10) checkQueryPlanCache – To optimize query execution, query plan cache is used for their storage. By default, it can store 2048 queries. If a system issue occurs, this cache can be overloaded and the number of requests can reach its maximum. Such situation can cause RAM problems. This check verifies that the query plan cache load rate is within limits. By default, failure is reported at a 100% load, however, this rate can be altered using occupancyQueryPlanCache parameter.

Possible outcomes:
QUERY_PLAN_PROBLEM - query plan cache is 100% overloaded.

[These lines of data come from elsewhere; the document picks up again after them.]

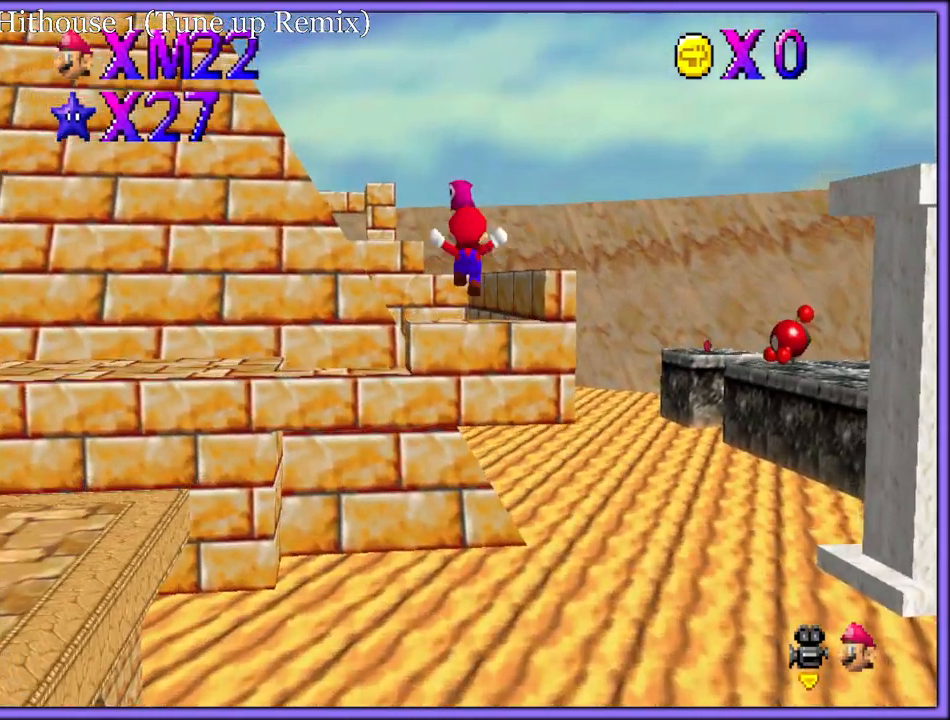
Gameplay with a controller (Nintendo layout); each line is a JSON object with the inputs held at the frame after it. "button_events" lists button changes between this image and that frame as [ms after this image, input, new state], when the widget could be followed in between (sticks are given only as held states). Not read: L1 L3 R3.
{"buttons": [], "left_stick": "up", "button_events": [[183, "C_RIGHT", "down"], [300, "C_RIGHT", "up"]]}
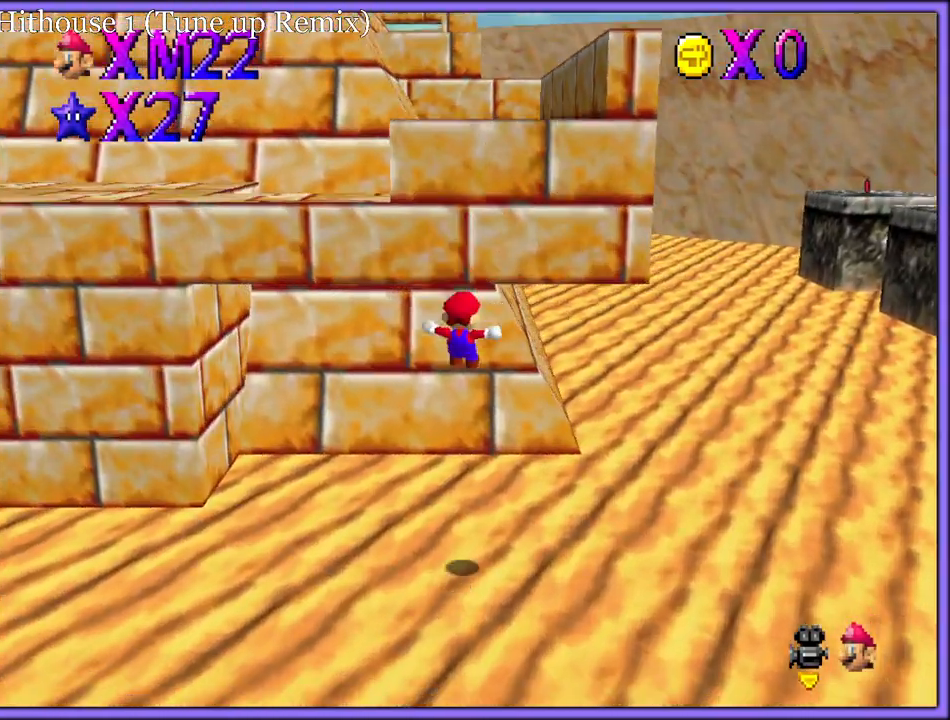
{"buttons": [], "left_stick": "center", "button_events": [[217, "R1", "down"], [300, "R1", "up"]]}
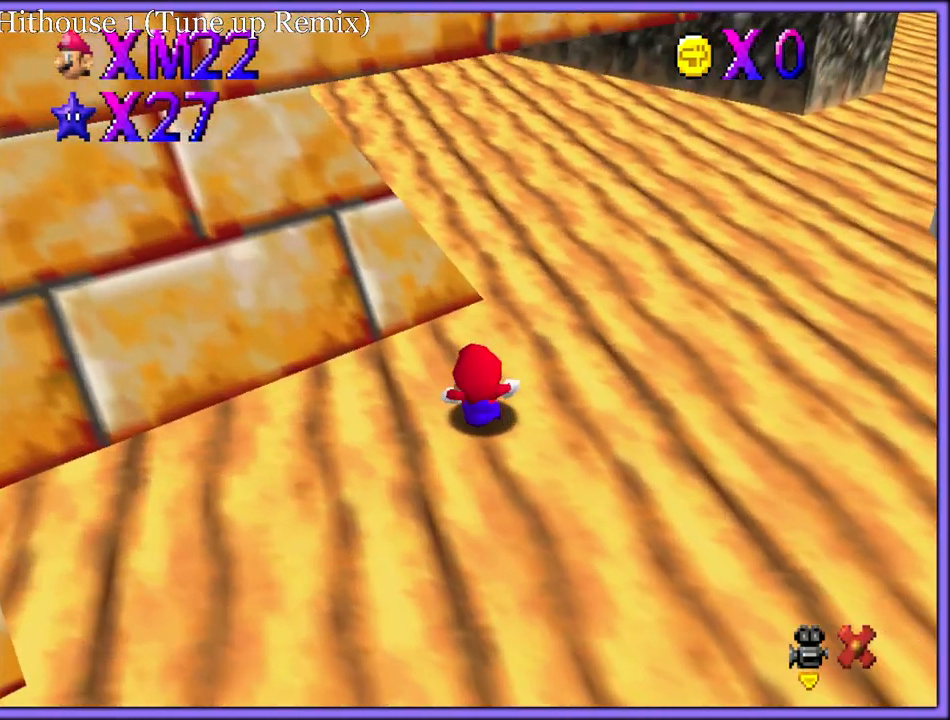
{"buttons": [], "left_stick": "center", "button_events": []}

11) checkJobObjectActiveStateDifference – Within the system, execution of the system processes including those that are run by timer, is done using Apache Camel. Some jobs and timers should be always activated. In some situations, there is a need to temporarily deactivate some of these jobs, and there is a change that they will not be reactivated (due to human factor). This check verifies that all tasks that should be active by default are currently running (the isActiveDefault and isActive parameters of the job have the same value).

Possible outcomes:
CAMEL_CONFIG – one or more jobs that should be active by default are currently deactivated.

12) checkNodes - checks whether Camel requests are balanced between the nodes correctly. It verifies that Camel requests are sent to the nodes where Camel is installed and jobs processing is allowed by the node configuration.

Possible outcomes:
FAIL – Camel job processing is either impossible or prohibited.